_Job_
Rewrite the entries below with each "ご記入" changed to "お書き" and every other character left as it is.

(Saved data entries)
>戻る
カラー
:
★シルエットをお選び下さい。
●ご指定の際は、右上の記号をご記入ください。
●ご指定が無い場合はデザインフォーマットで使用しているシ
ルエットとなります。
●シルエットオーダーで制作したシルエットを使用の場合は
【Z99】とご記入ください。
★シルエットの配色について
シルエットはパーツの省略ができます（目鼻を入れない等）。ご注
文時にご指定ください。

_Written response_
>戻る
カラー
:
★シルエットをお選び下さい。
●ご指定の際は、右上の記号をお書きください。
●ご指定が無い場合はデザインフォーマットで使用しているシ
ルエットとなります。
●シルエットオーダーで制作したシルエットを使用の場合は
【Z99】とお書きください。
★シルエットの配色について
シルエットはパーツの省略ができます（目鼻を入れない等）。ご注
文時にご指定ください。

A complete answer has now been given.